[START EXTRACT]

The analysis presented is the view of a pure market technician. There is no attempt to present any fundamental data or information as this is not the expertise of the analyst.


Once again the week started with a snooze. On Thursday it looked like gold would take off but on Friday it stalled. However, the trend still has not come to an end and the Friday hesitation may be only a misplaced step along the way to new highs. Let’s go through the motions of looking at the charts to see what they are telling us this week.


The long term chart (shown last week) of gold traces its history to the start of this gold bull market. It was the uptrend half of the long term P&F chart often shown, but shown in the more normal bar chart format. We have a well defined up trend line on a semi-log scale chart. A move to the $410 level would break that line on the down side. That price level, $410, comes up again in the P&F chart as the price at which the P&F would confirm a new bear market, should it be reached. We see the price has crossed its long term moving average line, the popular 200 DMA (or 40 WMA) once again on the up side. The line, however, although still pointing upwards has been slowly turning towards the horizontal and at this time does not show great strength. The long term price momentum, shown as the 40 week RSI, is also showing weakness, although still positive. It is once more bouncing off its neutral line but not enthusiastically. The RSI had made lower lows in early 2004 and late 2004 as the price made higher highs. This negative divergence is very important and suggests that unless we see new highs in gold along with higher highs in the indicator, the long term bull may have trouble ahead. This is something that bears close watching. Lastly, the volume indicator is still showing volume strength on the long term basis but I have found this indicator to be a lagging indicator at market tops. All in all, I am still bullish on the long term position of gold and will remain so until at least a move down to the $410 level.

[END EXTRACT]

AIM 1: Render this sentence from the gold market analysis in Spanish: "A move to the $410 level would break that line on the down side."

[START DATA TO USE]

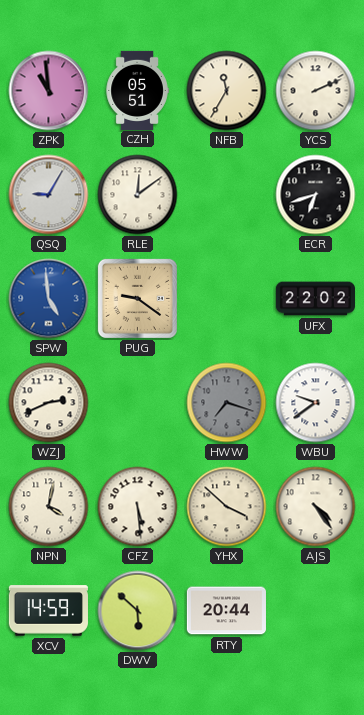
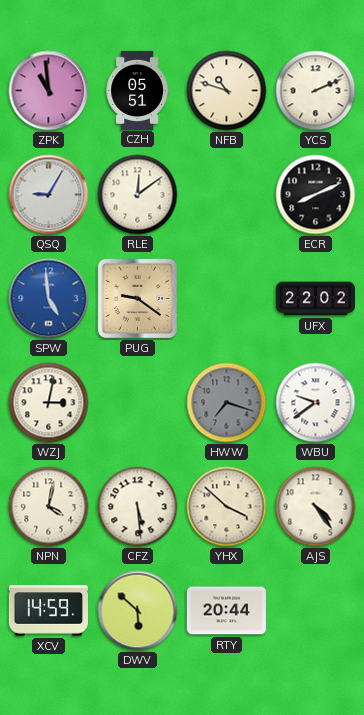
NFB: 11:35 -> 10:48
ECR: 6:42 -> 8:11
WZJ: 2:41 -> 3:02
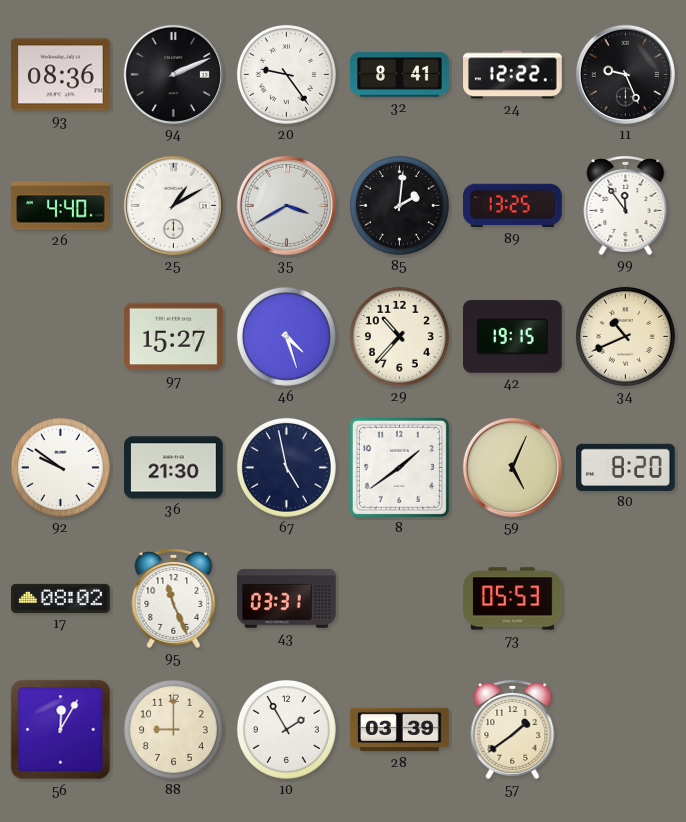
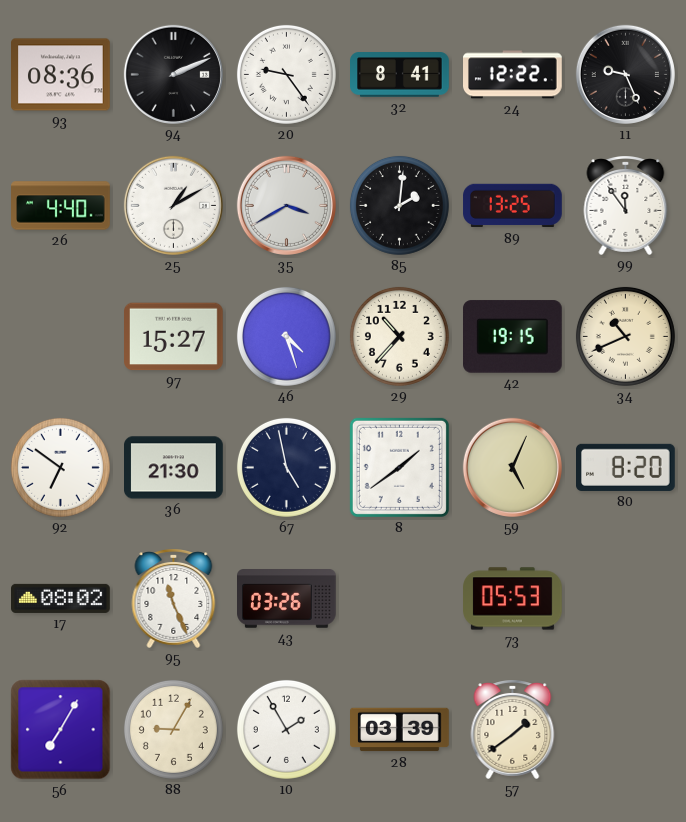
92: 9:51 -> 6:51
43: 03:31 -> 03:26
56: 12:05 -> 7:05
88: 9:00 -> 9:05
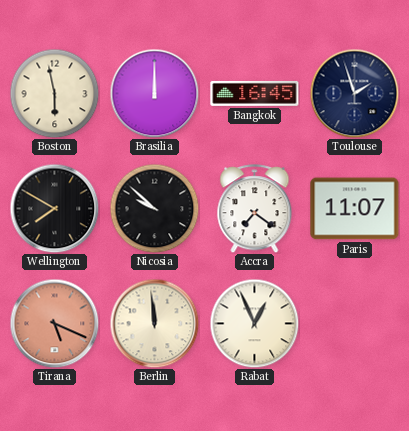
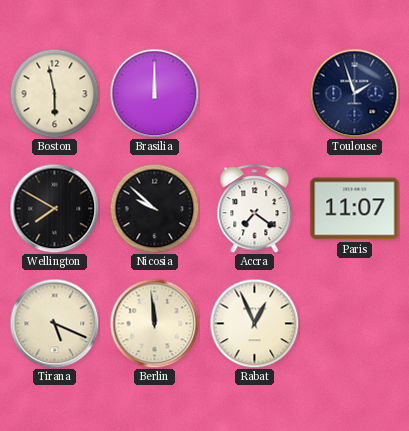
Bangkok: 16:45 -> none
Tirana dial: salmon -> cream
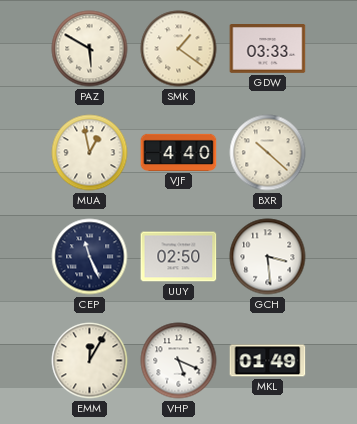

[END DATA TO USE]

AIM 2: Express each line of the listing above as a string in a JSON list. Omit the pictures and any blank lines.

TASK RESULT 1: Un movimiento hasta el nivel de $410 rompería esa línea a la baja.

TASK RESULT 2:
[
  "NFB: 11:35 -> 10:48",
  "ECR: 6:42 -> 8:11",
  "WZJ: 2:41 -> 3:02",
  "92: 9:51 -> 6:51",
  "43: 03:31 -> 03:26",
  "56: 12:05 -> 7:05",
  "88: 9:00 -> 9:05",
  "Bangkok: 16:45 -> none",
  "Tirana dial: salmon -> cream"
]